> WORK INSTRUCTIONS: Convert the material into a JSON list of strings with one string per line, skipping blank lines. Leave the picture markers out of the answer.

Text data extracted from pages:
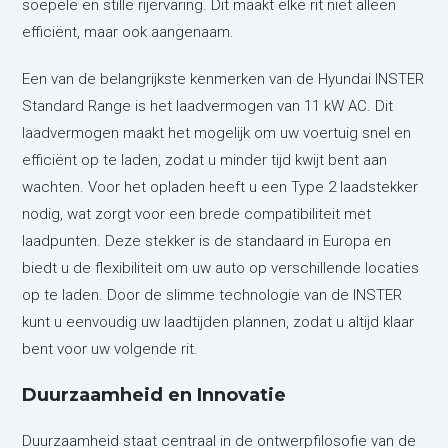
soepele en stille rijervaring. Dit maakt elke rit niet alleen
efficiënt, maar ook aangenaam.
Een van de belangrijkste kenmerken van de Hyundai INSTER
Standard Range is het laadvermogen van 11 kW AC. Dit
laadvermogen maakt het mogelijk om uw voertuig snel en
efficiënt op te laden, zodat u minder tijd kwijt bent aan
wachten. Voor het opladen heeft u een Type 2 laadstekker
nodig, wat zorgt voor een brede compatibiliteit met
laadpunten. Deze stekker is de standaard in Europa en
biedt u de flexibiliteit om uw auto op verschillende locaties
op te laden. Door de slimme technologie van de INSTER
kunt u eenvoudig uw laadtijden plannen, zodat u altijd klaar
bent voor uw volgende rit.
Duurzaamheid en Innovatie
Duurzaamheid staat centraal in de ontwerpfilosofie van de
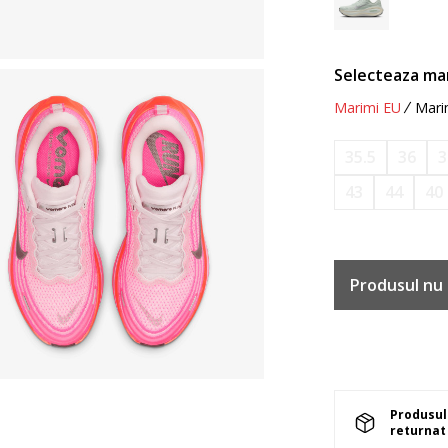
Selecteaza ma
Marimi EU
Mari
35.5
36
3
43
44
40
Produsul nu 
Produsul 
returnat 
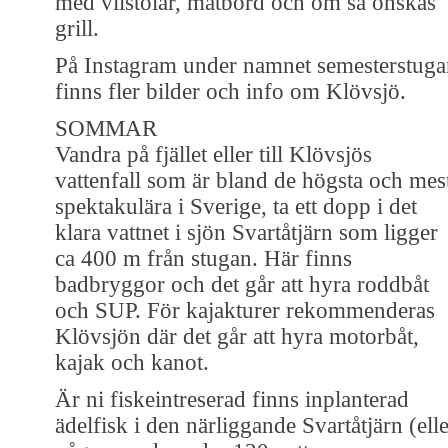
med vilstolar, matbord och om så önskas
grill.
På Instagram under namnet semesterstuga
finns fler bilder och info om Klövsjö.
SOMMAR
Vandra på fjället eller till Klövsjös
vattenfall som är bland de högsta och mes
spektakulära i Sverige, ta ett dopp i det
klara vattnet i sjön Svartåtjärn som ligger
ca 400 m från stugan. Här finns
badbryggor och det går att hyra roddbåt
och SUP. För kajakturer rekommenderas
Klövsjön där det går att hyra motorbåt,
kajak och kanot.
Är ni fiskeintreserad finns inplanterad
ädelfisk i den närliggande Svartåtjärn (ell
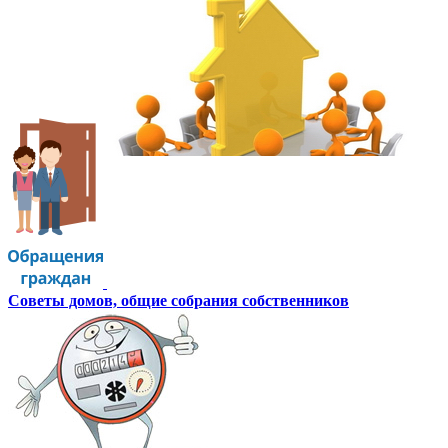
Советы домов,
общие собрания собственников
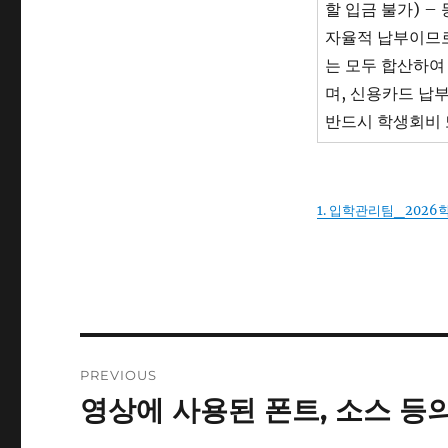
할 입금 불가) 
자율적 납부이므로
는 모두 합산하여
며, 신용카드 납
반드시 학생회비 
1. 입학관리팀_2026
Post
PREVIOUS
navigation
영상에 사용된 폰트, 소스 등
Previous
post:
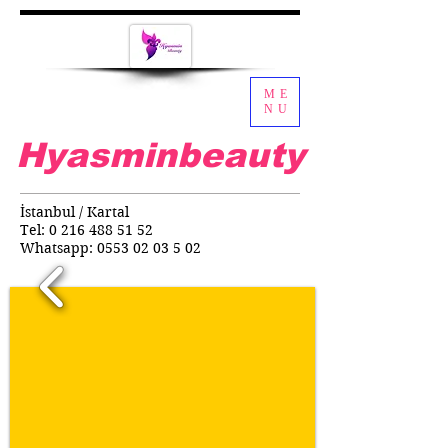
ME
NU
Hyasminbeauty
İstanbul / Kartal
Tel:
0 216 488 51 52
Whatsapp:
0553 02 03 5 02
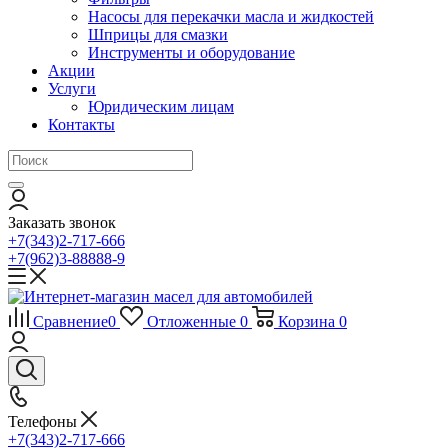
Насосы для перекачки масла и жидкостей
Шприцы для смазки
Инструменты и оборудование
Акции
Услуги
Юридическим лицам
Контакты
Заказать звонок
+7(343)2-717-666
+7(962)3-88888-9
Сравнение
0
Отложенные
0
Корзина
0
Телефоны
+7(343)2-717-666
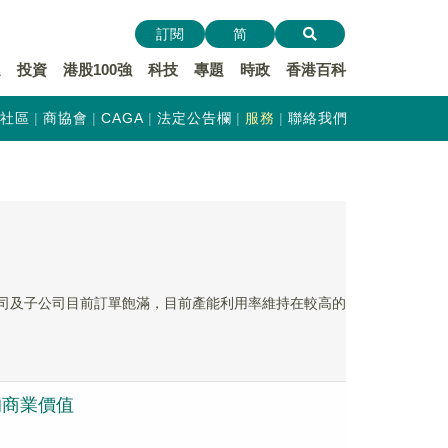
訂閱
简
遞
投資
港股100強
科技
專題
時政
香港百科
社區
商協會
CAGA
法定公告欄
服務
聯絡我們
常，公司及子公司目前訂單飽滿，目前產能利用率維持在較高的
的商業價值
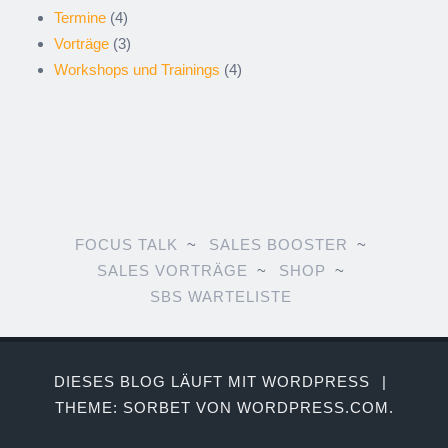
Termine
(4)
Vorträge
(3)
Workshops und Trainings
(4)
FOCUS TALK
SALES BOOSTER
SALES VORTRÄGE
SHOP
SBS WARTELISTE
DIESES BLOG LÄUFT MIT WORDPRESS
|
THEME: SORBET VON
WORDPRESS.COM
.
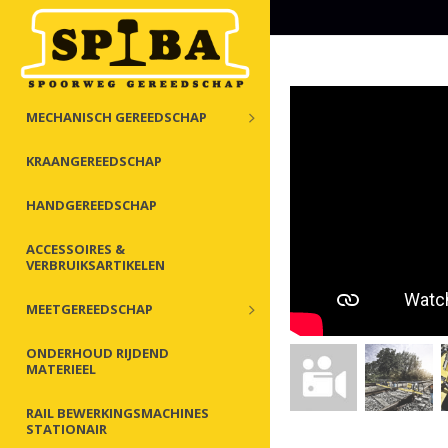
MECHANISCH GEREEDSCHAP
KRAANGEREEDSCHAP
HANDGEREEDSCHAP
ACCESSOIRES &
VERBRUIKSARTIKELEN
MEETGEREEDSCHAP
ONDERHOUD RIJDEND
MATERIEEL
RAIL BEWERKINGSMACHINES
STATIONAIR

> REPLY TO THE EXERCISE:
[
  "soepele en stille rijervaring. Dit maakt elke rit niet alleen",
  "efficiënt, maar ook aangenaam.",
  "Een van de belangrijkste kenmerken van de Hyundai INSTER",
  "Standard Range is het laadvermogen van 11 kW AC. Dit",
  "laadvermogen maakt het mogelijk om uw voertuig snel en",
  "efficiënt op te laden, zodat u minder tijd kwijt bent aan",
  "wachten. Voor het opladen heeft u een Type 2 laadstekker",
  "nodig, wat zorgt voor een brede compatibiliteit met",
  "laadpunten. Deze stekker is de standaard in Europa en",
  "biedt u de flexibiliteit om uw auto op verschillende locaties",
  "op te laden. Door de slimme technologie van de INSTER",
  "kunt u eenvoudig uw laadtijden plannen, zodat u altijd klaar",
  "bent voor uw volgende rit.",
  "Duurzaamheid en Innovatie",
  "Duurzaamheid staat centraal in de ontwerpfilosofie van de",
  "Selecteaza ma",
  "Marimi EU",
  "Mari",
  "35.5",
  "36",
  "3",
  "43",
  "44",
  "40",
  "Produsul nu ",
  "Produsul ",
  "returnat ",
  "med vilstolar, matbord och om så önskas",
  "grill.",
  "På Instagram under namnet semesterstuga",
  "finns fler bilder och info om Klövsjö.",
  "SOMMAR",
  "Vandra på fjället eller till Klövsjös",
  "vattenfall som är bland de högsta och mes",
  "spektakulära i Sverige, ta ett dopp i det",
  "klara vattnet i sjön Svartåtjärn som ligger",
  "ca 400 m från stugan. Här finns",
  "badbryggor och det går att hyra roddbåt",
  "och SUP. För kajakturer rekommenderas",
  "Klövsjön där det går att hyra motorbåt,",
  "kajak och kanot.",
  "Är ni fiskeintreserad finns inplanterad",
  "ädelfisk i den närliggande Svartåtjärn (ell",
  "Советы домов,",
  "общие собрания собственников",
  "할 입금 불가) ",
  "자율적 납부이므로",
  "는 모두 합산하여",
  "며, 신용카드 납",
  "반드시 학생회비 ",
  "1. 입학관리팀_2026",
  "Post",
  "PREVIOUS",
  "navigation",
  "영상에 사용된 폰트, 소스 등",
  "Previous",
  "post:",
  "ME",
  "NU",
  "Hyasminbeauty",
  "İstanbul / Kartal",
  "Tel:",
  "0 216 488 51 52",
  "Whatsapp:",
  "0553 02 03 5 02",
  "Насосы для перекачки масла и жидкостей",
  "Шприцы для смазки",
  "Инструменты и оборудование",
  "Акции",
  "Услуги",
  "Юридическим лицам",
  "Контакты",
  "Заказать звонок",
  "+7(343)2-717-666",
  "+7(962)3-88888-9",
  "Сравнение",
  "0",
  "Отложенные",
  "0",
  "Корзина",
  "0",
  "Телефоны",
  "+7(343)2-717-666",
  "訂閱",
  "简",
  "遞",
  "投資",
  "港股100強",
  "科技",
  "專題",
  "時政",
  "香港百科",
  "社區",
  "商協會",
  "CAGA",
  "法定公告欄",
  "服務",
  "聯絡我們",
  "常，公司及子公司目前訂單飽滿，目前產能利用率維持在較高的",
  "的商業價值",
  "Termine",
  "(4)",
  "Vorträge",
  "(3)",
  "Workshops und Trainings",
  "(4)",
  "FOCUS TALK",
  "SALES BOOSTER",
  "SALES VORTRÄGE",
  "SHOP",
  "SBS WARTELISTE",
  "DIESES BLOG LÄUFT MIT WORDPRESS",
  "|",
  "THEME: SORBET VON",
  "WORDPRESS.COM",
  ".",
  "MECHANISCH GEREEDSCHAP",
  "KRAANGEREEDSCHAP",
  "HANDGEREEDSCHAP",
  "ACCESSOIRES &",
  "VERBRUIKSARTIKELEN",
  "MEETGEREEDSCHAP",
  "ONDERHOUD RIJDEND",
  "MATERIEEL",
  "RAIL BEWERKINGSMACHINES",
  "STATIONAIR"
]